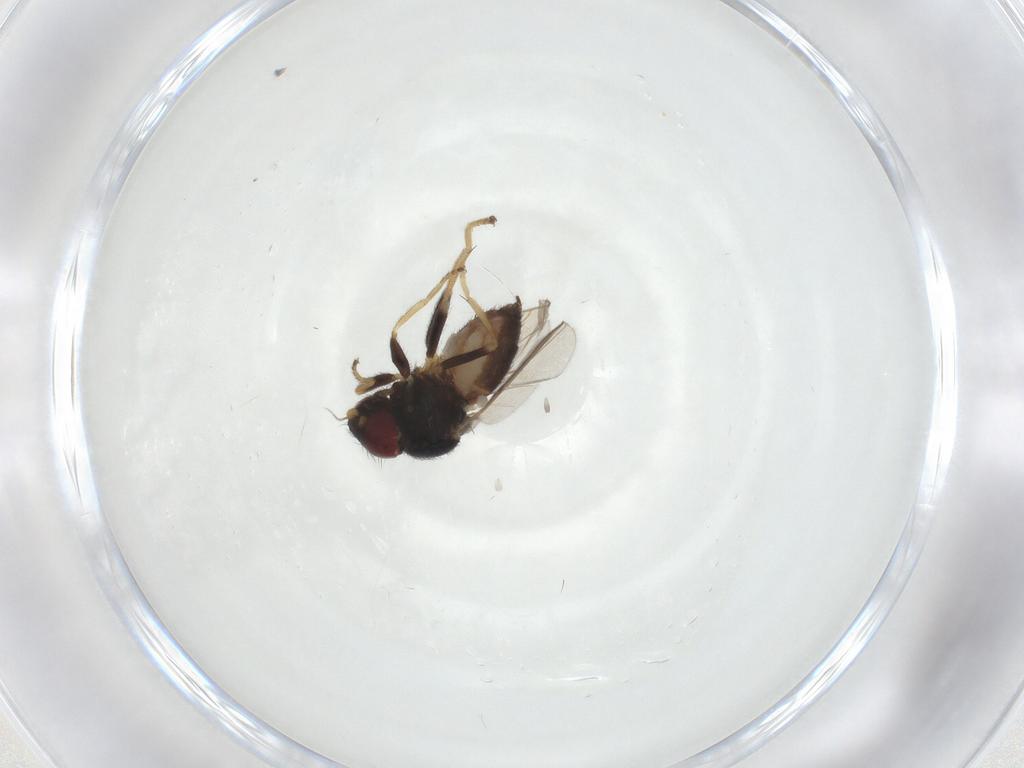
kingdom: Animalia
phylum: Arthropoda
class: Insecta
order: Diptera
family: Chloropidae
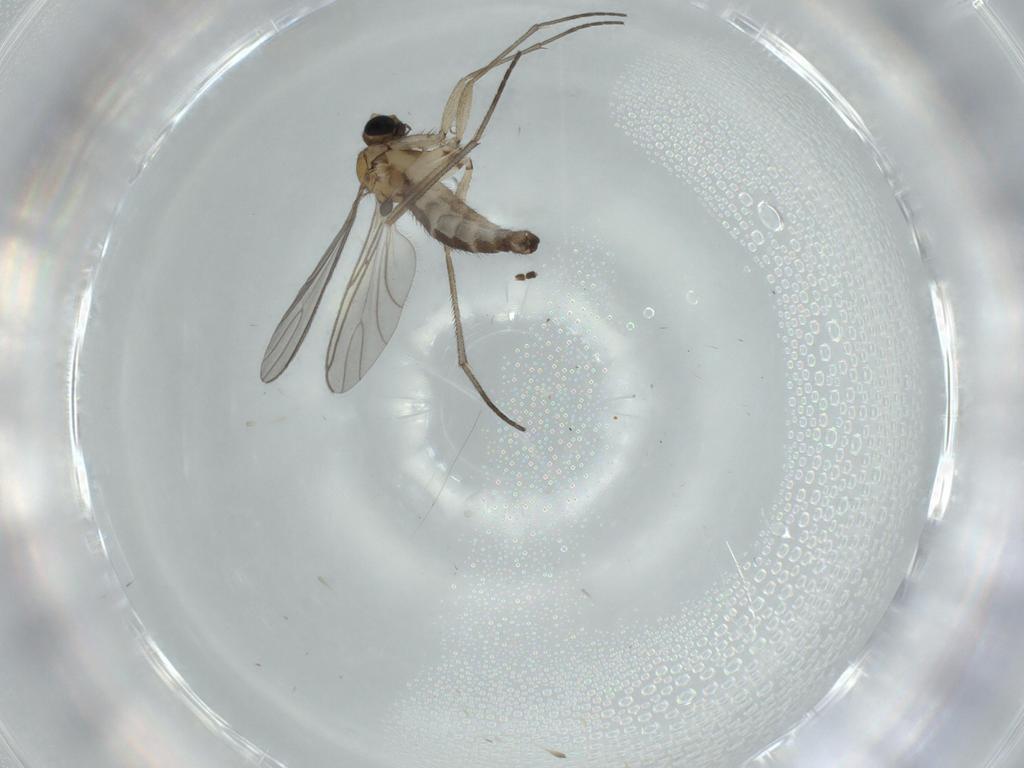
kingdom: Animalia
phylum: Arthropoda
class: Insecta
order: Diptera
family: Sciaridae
•••
- THE PROBLEM: Recast the listing above as a numbered list of its lines, dropping any blank lines and leaving the pictures out.

- COMPLETE OUTPUT:
1. kingdom: Animalia
2. phylum: Arthropoda
3. class: Insecta
4. order: Diptera
5. family: Chloropidae
6. kingdom: Animalia
7. phylum: Arthropoda
8. class: Insecta
9. order: Diptera
10. family: Sciaridae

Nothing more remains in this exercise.